Vouloir évaluer le plan Marshall, vouloir baliser l’horizon à dix ans, ce ne serait donc pas une bonne politique ?
Plus que jamais, on a besoin de choix, d’une vision, d’actions immédiates. Mais derrière son annonce, l’"Horizon 2022" du gouvernement wallon tient aujourd’hui sur son site en un feuillet. Sa première mesure est annoncée pour 2013. Rappelons aussi des déclarations fortes qui ont précédé le "séminaire" de Tournai. Un : M. Nollet voulait mobiliser les réserves considérables des outils financiers wallons. Une réplique de la FGTB plus tard, le sujet est enterré. Deux : le CDH a enflammé le débat sur l’équilibre entre les réseaux. Rien n’a suivi. Enfin, je suis choqué par l’annonce faite d’un dégagement de 370 millions pour le plan Marshall en 2013 ; le ministre du Budget les avait déjà officiellement annoncés lors du dernier ajustement !
Reste qu’il faut bien “faire avec” la crise, avec les futures nouvelles compétences, avec le futur nouveau financement…
Se pencher sur la situation socio-économique wallonne, c’est une bonne idée. Elle en a bien besoin, parce que les principaux paramètres sont alarmants. L’indicateur de croissance du PIB par habitant maintient la Wallonie en queue des régions comparables : à 78 % de la moyenne UE à 15 pays, à 86 de la moyenne UE à 27. Le chômage repart à la hausse, grosso modo au double du chômage en Flandre : 16,5 % de la population active, contre 7,9. Quant au Budget, le ministre Antoine a dit qu’il était confronté à une enquête d’Eurostat. Ce n’est pas anodin : l’Europe s’intéresse à notre réalité comptable.
Jusque-là, n’est-ce pas devenu habituel ?
Je n’en tire aucune conclusion. Mais l’Institut des comptes nationaux, lui, continue à établir des différences significatives, au détriment de la Région wallonne, avec les chiffres de solde négatif avancés par le ministre. L’écart entre ceux-ci et l’ICN est de 548 millions en 2009, 169 en 2010, 133 en 2011. Quant à l’endettement, le ministre l’évalue à 5,65 milliards et l’ICN, à 8.
Sur l’Horizon 2022, le MR n’a tout de même pas refusé la main tendue par Rudy Demotte…
Parce que nous sommes ouverts à un travail prospectif, à une vraie expertise externalisée. Mais notre réalité, ce sont 11 plans successifs. La Wallonie doit détenir le record du monde des conceptions de plans Or, quel est le ressenti de la population ? Votre dernier "baromètre" indique que la majorité Olivier est désavouée après trois ans de travail : PS, CDH et Ecolo ont ensemble 57 % d’intentions de vote contre 67 % de voix aux élections régionales de 2009. Ce n’est pas encore l’impopularité de Hollande, mais le ressac est significatif.
Le MR veut bien adhérer à une telle dynamique prospective, à la condition d’accorder les priorités à la gouvernance, à l’innovation technologique, à la formation, aux défis démographiques… N’est-ce pas très proche du menu gouvernemental, tout ça ?

[Extrait de données]

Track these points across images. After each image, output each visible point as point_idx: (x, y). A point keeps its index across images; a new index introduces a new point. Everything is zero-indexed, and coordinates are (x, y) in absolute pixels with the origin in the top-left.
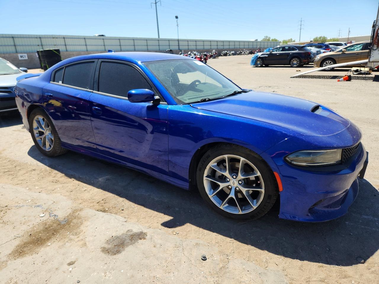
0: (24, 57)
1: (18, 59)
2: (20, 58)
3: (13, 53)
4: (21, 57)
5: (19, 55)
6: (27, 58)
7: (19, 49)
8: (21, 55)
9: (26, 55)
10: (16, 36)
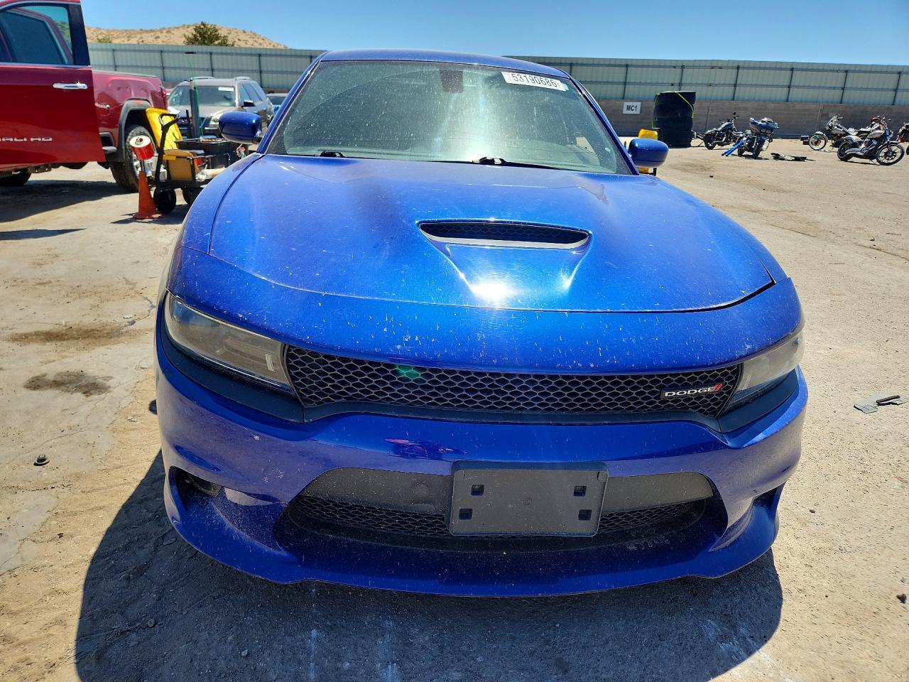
0: (633, 108)
1: (622, 111)
2: (625, 112)
3: (616, 99)
4: (629, 108)
5: (626, 104)
6: (638, 112)
7: (631, 90)
8: (630, 104)
9: (639, 104)
10: (634, 63)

[Exercices proposés]
1. Quelles personnes l'extrait sur la Wallonie désigne-t-il par leur nom ? Citez-les toutes.
2. Restituez tel quel, dans l'extrait sur la Wallonie, le passage allant de « Vouloir évaluer le » jusqu'à « dernier ajustement ! ».
Les lignes n'ont aucun rôle à jouer ici.

[Réponses attendues]
1. M. Nollet, le ministre Antoine, Rudy Demotte et Hollande.

2.
Vouloir évaluer le plan Marshall, vouloir baliser l’horizon à dix ans, ce ne serait donc pas une bonne politique ?
Plus que jamais, on a besoin de choix, d’une vision, d’actions immédiates. Mais derrière son annonce, l’"Horizon 2022" du gouvernement wallon tient aujourd’hui sur son site en un feuillet. Sa première mesure est annoncée pour 2013. Rappelons aussi des déclarations fortes qui ont précédé le "séminaire" de Tournai. Un : M. Nollet voulait mobiliser les réserves considérables des outils financiers wallons. Une réplique de la FGTB plus tard, le sujet est enterré. Deux : le CDH a enflammé le débat sur l’équilibre entre les réseaux. Rien n’a suivi. Enfin, je suis choqué par l’annonce faite d’un dégagement de 370 millions pour le plan Marshall en 2013 ; le ministre du Budget les avait déjà officiellement annoncés lors du dernier ajustement !